Un nuovo esercito di chierici si affaccia al balcone della storia contemporanea. Non solo perché asserviti, ma soprattutto perché intrinsecamente clericali, preteschi nei modi e nell’anima — e perfino nella fisiognomica. 

L’attacco all’ultimo trentennio di vita dell’Università Cattolica delle ultime settimane non sorprende. Anzi appare semmai un pretesto, tenuto conto che, semmai, se ci fosse un appunto da fare all’ateneo di padre Gemelli, sarebbe proprio che sta correndo il rischio dell’insignificanza culturale.



Ma la questione interessa poco ai detrattori. Sanno bene che le sorti del Paese ormai si giocano nei palazzi del potere e delle curie. L’università è invece un pretesto, una patente per potersi iscrivere al ristretto circolo dei chierici. 

Lo schema è sempre lo stesso: la patente reca come imprinting anagrafico l’essere “democratici” e “moderni”. Ciò che non è conforme è ovviamente fascista e reazionario.



Così era fascista Gemelli e reazionario il suo progetto culturale, anche se — per una sorta di eterogenesi dei fini (categoria che agli storici piace molto — il risultato poi è stato diverso e perfino contrario. Nell’ateneo dei fascisti si è formata la prima classe dirigente democratica. Ma questo attiene al passato. Oggi occorre dire altre cose, indicare mandante ed esecutori di un progetto culturale antimoderno e antidemocratico, di una crociata contro il mondo che contrasta con la liberalità pretesca di chi tutto accomoda e tutto blandisce. Ovviamente pro domo sua. 

Il mandante sarebbe nientemeno che un Santo, quel Giovanni Paolo II che aveva in mente una restaurazione del Regno di Cristo qui e ora. Gli esecutori, quella truppa di fanatici cresciuti alla scuola di don Giussani. Lo strumento — uno degli strumenti — l’Università dei cattolici italiani che nel “Medievalismo” aveva una guida ed una strategia.



Sembra di aver fatto passi indietro di decenni. Non solo perché la storiografia ha umilmente ricostruito la complessità di una vicenda articolata, in cui si sono sovrapposti piani diversi, e in cui l’attenzione alle molteplici sfaccettature degli uomini ha prestato ascolto.

Ma i chierici non sono né umili né attenti alle sfaccettature. Dispensano patenti, condanne e assoluzioni. Non possono neppure concepire che il lavoro dello storico è quello di comprendere e assai poco giudicare. 

D’altra parte non possono neppure ammette che vi possa essere una variegata pluralità di esperienze culturali — e pure di strategie culturali. Ciò che sfugge alla loro comprensione viene condannato come eresia.

L’eresia principale, nel nostro caso, è il tentativo, lungo un secolo, di comprendere quale ruolo i cattolici potessero avere e potranno avere nella società secolare, non come anonimi bigotti attaccati sudditamente alle tonache dei preti, rinchiusi nelle cappelle a pregare e superflui al mondo, ma come padri e madri, professori, medici, operai, impiegati… insomma come cittadini.

DATI DA ESAMINARE ->
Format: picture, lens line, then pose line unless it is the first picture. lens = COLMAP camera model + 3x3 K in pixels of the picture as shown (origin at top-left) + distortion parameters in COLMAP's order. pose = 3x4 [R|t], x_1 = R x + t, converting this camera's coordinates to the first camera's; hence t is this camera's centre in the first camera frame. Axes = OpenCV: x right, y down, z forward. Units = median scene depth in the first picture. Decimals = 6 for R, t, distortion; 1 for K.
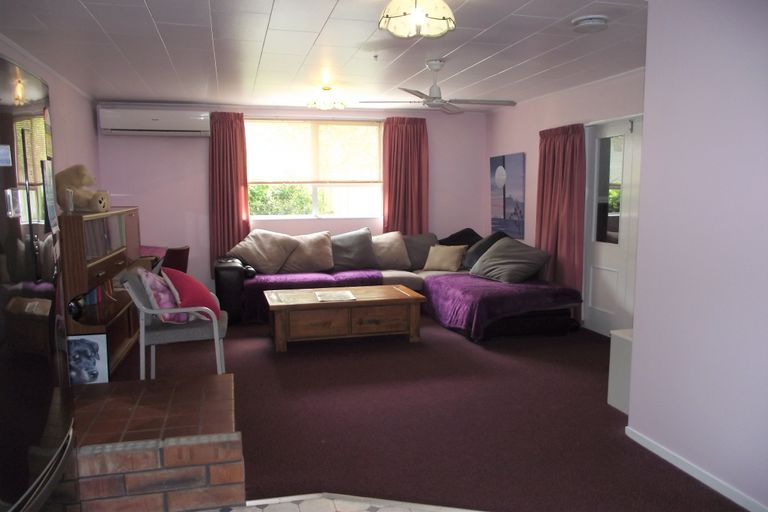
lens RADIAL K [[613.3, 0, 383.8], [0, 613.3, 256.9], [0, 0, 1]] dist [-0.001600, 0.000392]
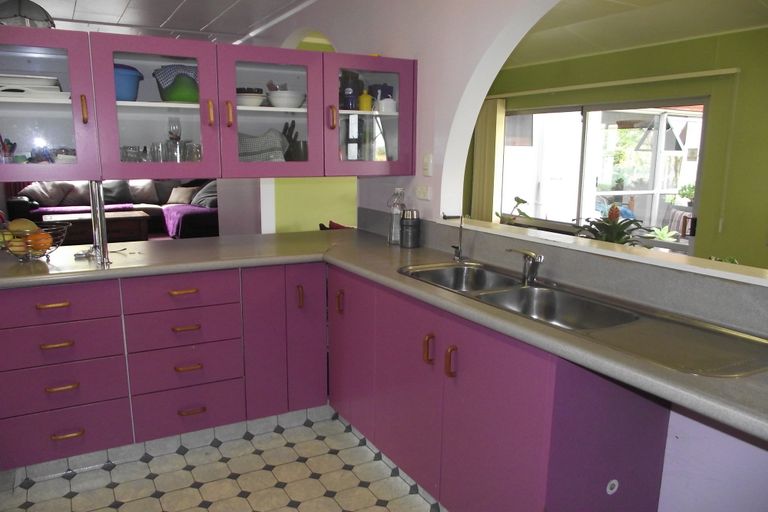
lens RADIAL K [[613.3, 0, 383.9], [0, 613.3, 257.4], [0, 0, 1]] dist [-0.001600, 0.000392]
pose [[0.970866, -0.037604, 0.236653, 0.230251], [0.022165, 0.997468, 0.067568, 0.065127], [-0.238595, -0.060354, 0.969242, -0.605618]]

...

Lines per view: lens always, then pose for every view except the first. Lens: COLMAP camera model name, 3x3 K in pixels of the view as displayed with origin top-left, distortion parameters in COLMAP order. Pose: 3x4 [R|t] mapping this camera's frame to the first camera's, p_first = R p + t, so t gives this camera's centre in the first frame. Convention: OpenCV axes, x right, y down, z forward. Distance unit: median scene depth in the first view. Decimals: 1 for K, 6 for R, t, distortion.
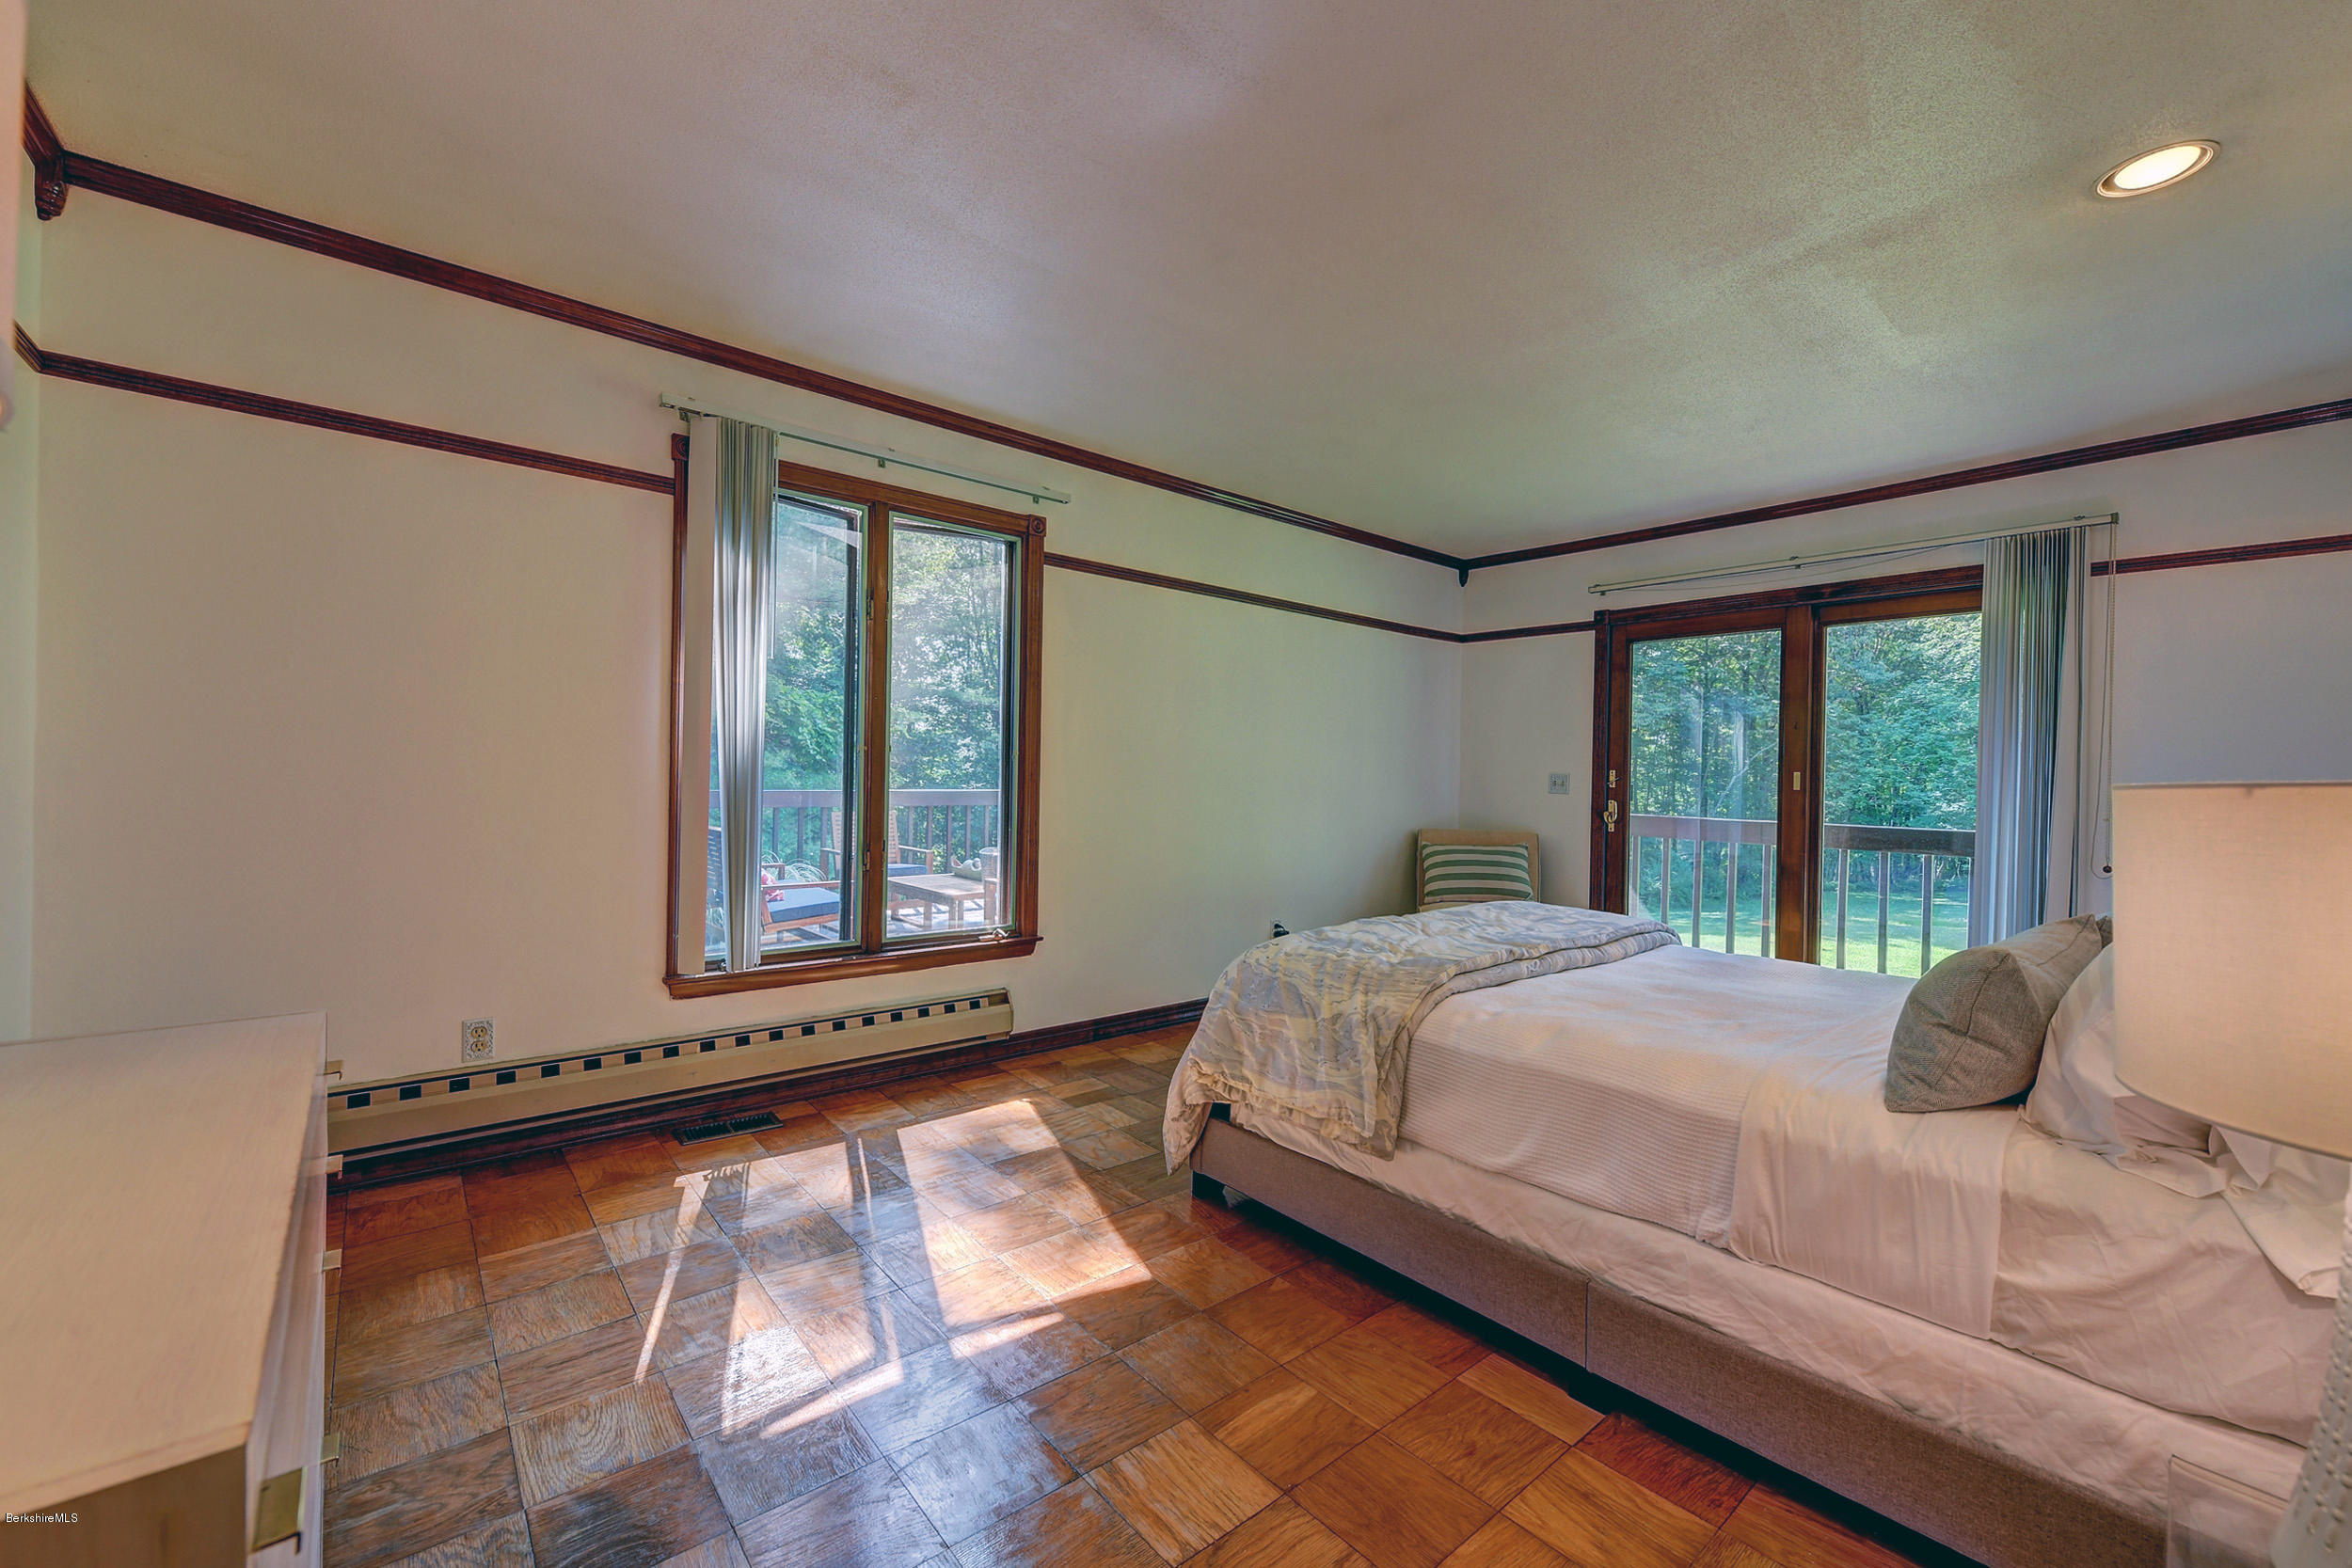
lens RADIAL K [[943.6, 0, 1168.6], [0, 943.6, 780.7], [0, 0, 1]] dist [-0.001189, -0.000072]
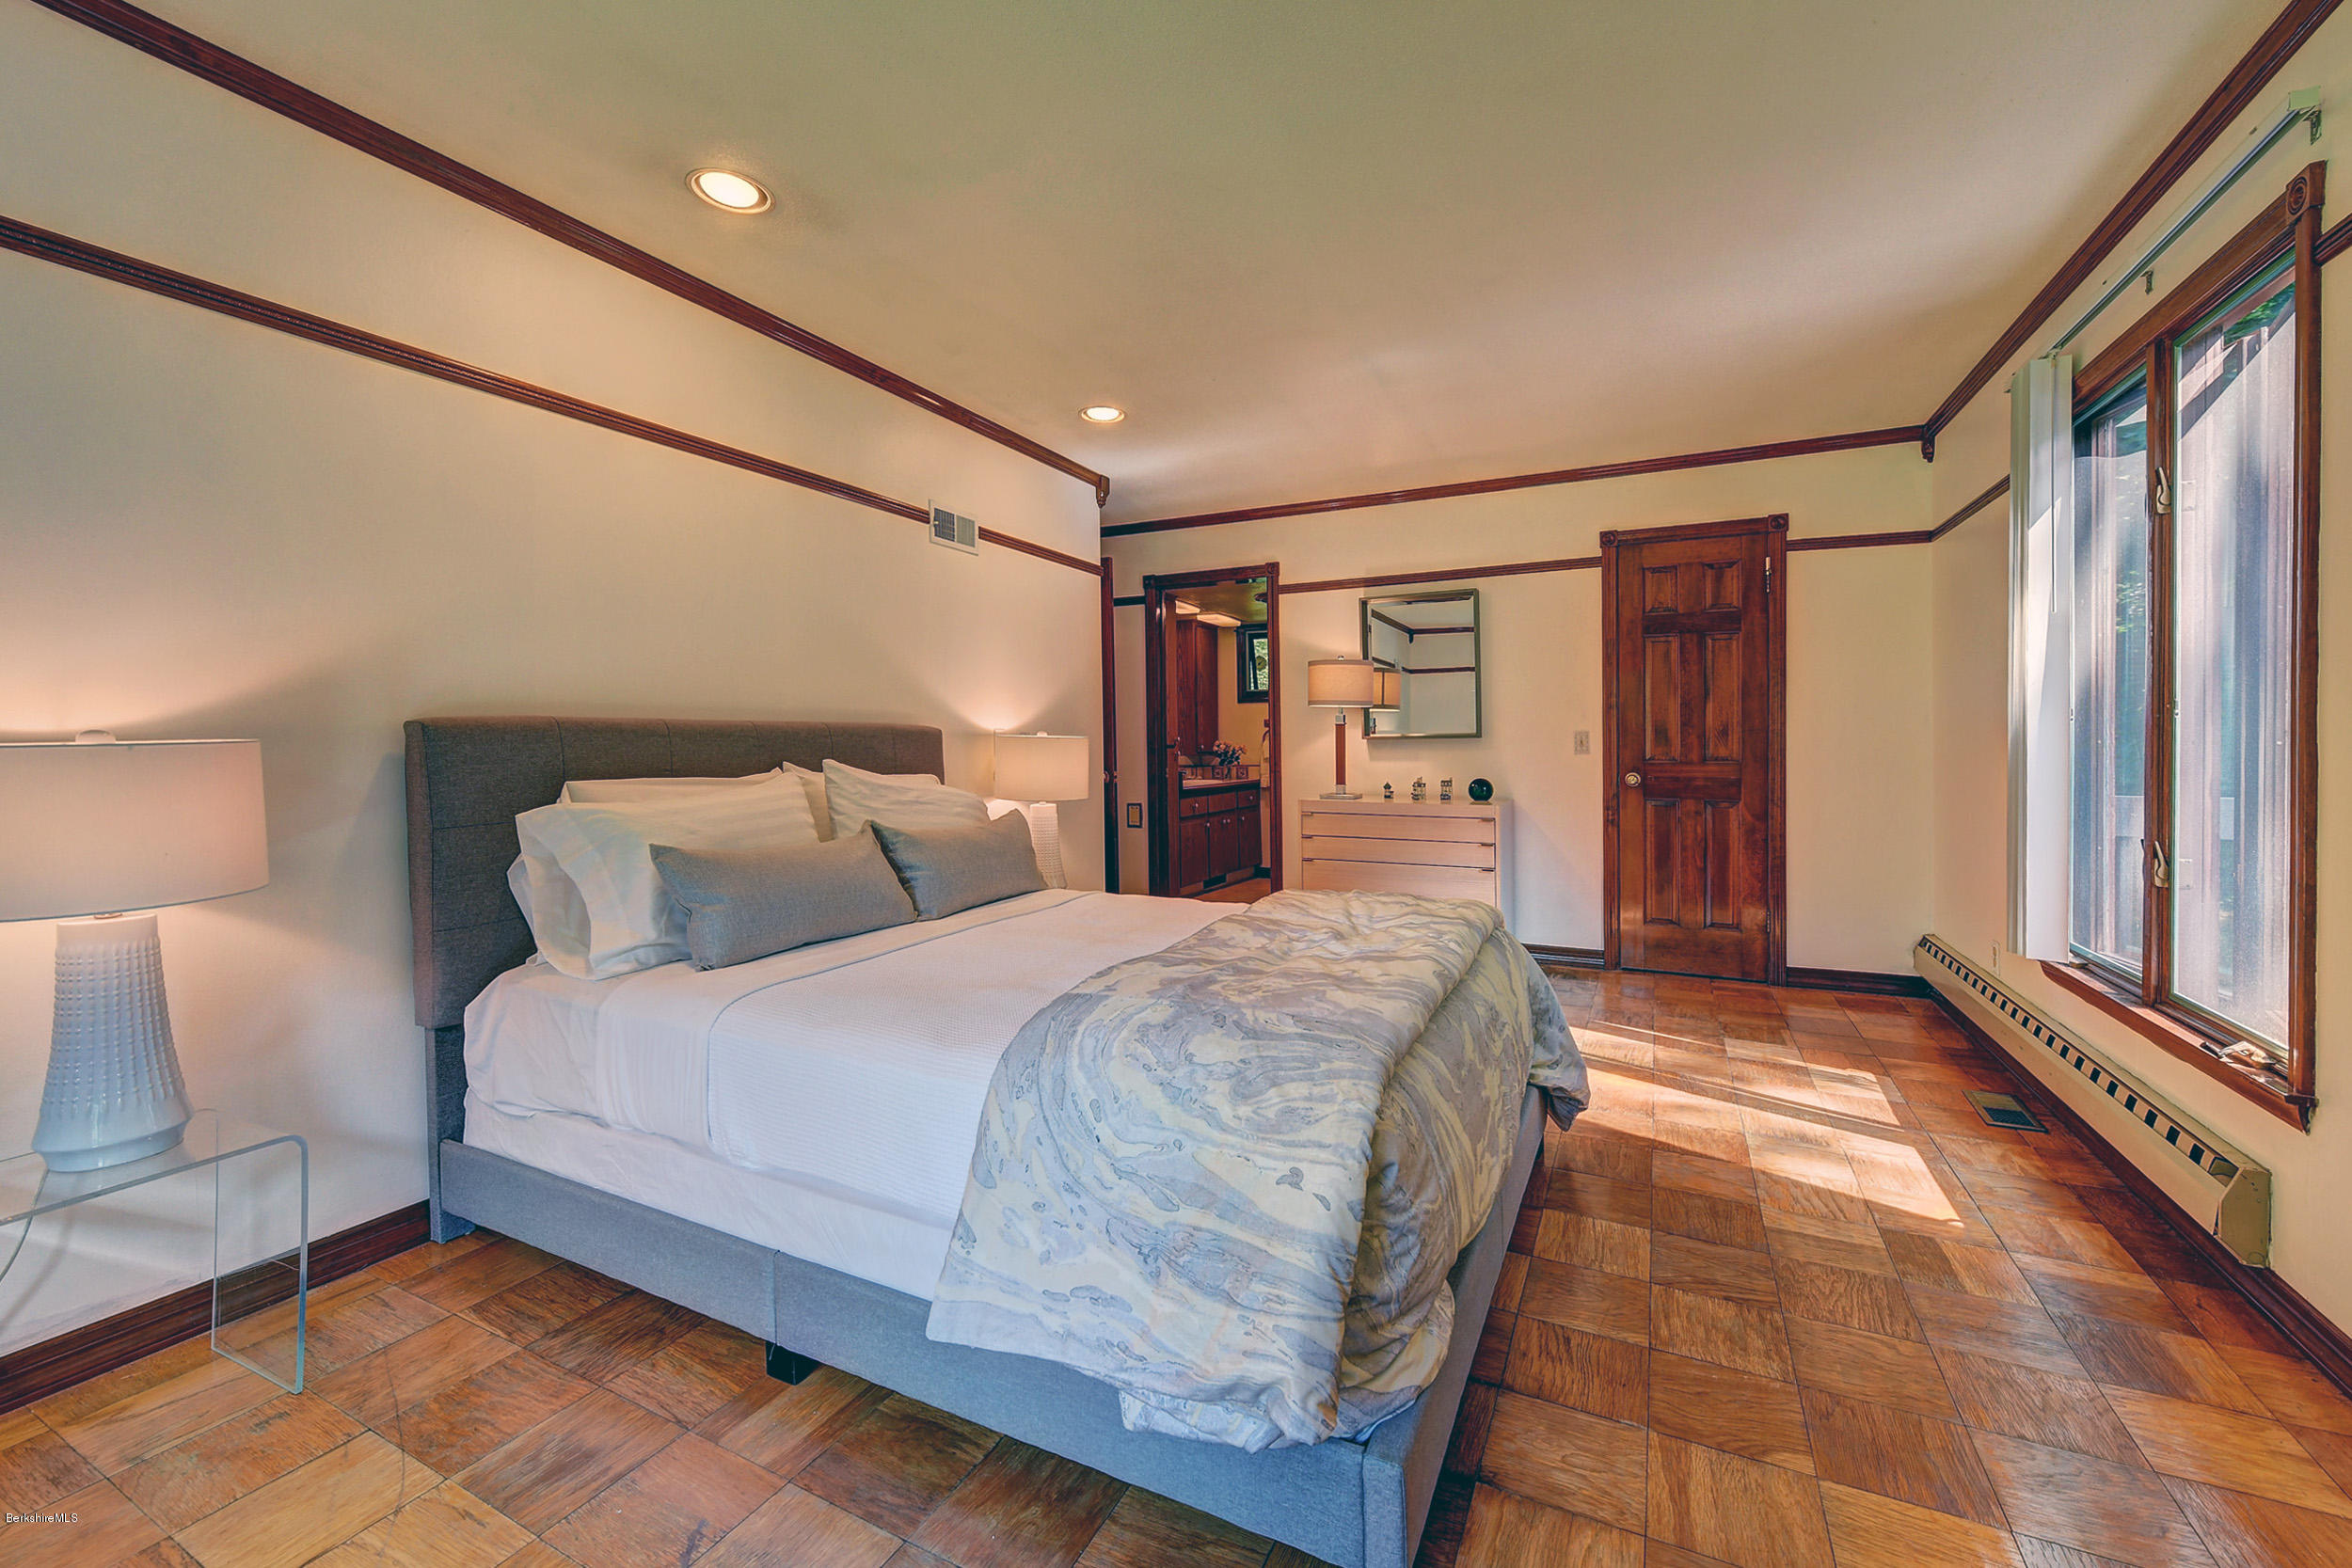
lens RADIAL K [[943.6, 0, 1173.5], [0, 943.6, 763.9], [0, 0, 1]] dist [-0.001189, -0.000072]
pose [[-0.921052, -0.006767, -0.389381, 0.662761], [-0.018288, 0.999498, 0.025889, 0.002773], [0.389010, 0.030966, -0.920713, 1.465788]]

COMPITO 1 ->
Indica se ciascuna affermazione concorda con il brano sull'Università Cattolica. Rispondi sì o no e cita esattamente le parole del brano che lo decidono.
(a) Secondo il brano, i chierici dispensano patenti, condanne e assoluzioni.
(b) Secondo il brano, nell'ateneo di Gemelli si è formata la prima classe dirigente fascista.
(c) Secondo il brano, il lavoro dello storico consiste soprattutto nel giudicare.
COMPITO 2 -> Restituisci senza alcuna modifica la parte del brano sull'Università Cattolica che inizia con le parole contenenti "Il mandante sarebbe" e termina con "assai poco giudicare.".
Le righe non hanno alcun ruolo in questo esercizio.

RISPOSTA 1 ->
(a) Sì: "Dispensano patenti, condanne e assoluzioni."
(b) No: "Nell’ateneo dei fascisti si è formata la prima classe dirigente democratica."
(c) No: "il lavoro dello storico è quello di comprendere e assai poco giudicare"

RISPOSTA 2 ->
Il mandante sarebbe nientemeno che un Santo, quel Giovanni Paolo II che aveva in mente una restaurazione del Regno di Cristo qui e ora. Gli esecutori, quella truppa di fanatici cresciuti alla scuola di don Giussani. Lo strumento — uno degli strumenti — l’Università dei cattolici italiani che nel “Medievalismo” aveva una guida ed una strategia.



Sembra di aver fatto passi indietro di decenni. Non solo perché la storiografia ha umilmente ricostruito la complessità di una vicenda articolata, in cui si sono sovrapposti piani diversi, e in cui l’attenzione alle molteplici sfaccettature degli uomini ha prestato ascolto.

Ma i chierici non sono né umili né attenti alle sfaccettature. Dispensano patenti, condanne e assoluzioni. Non possono neppure concepire che il lavoro dello storico è quello di comprendere e assai poco giudicare.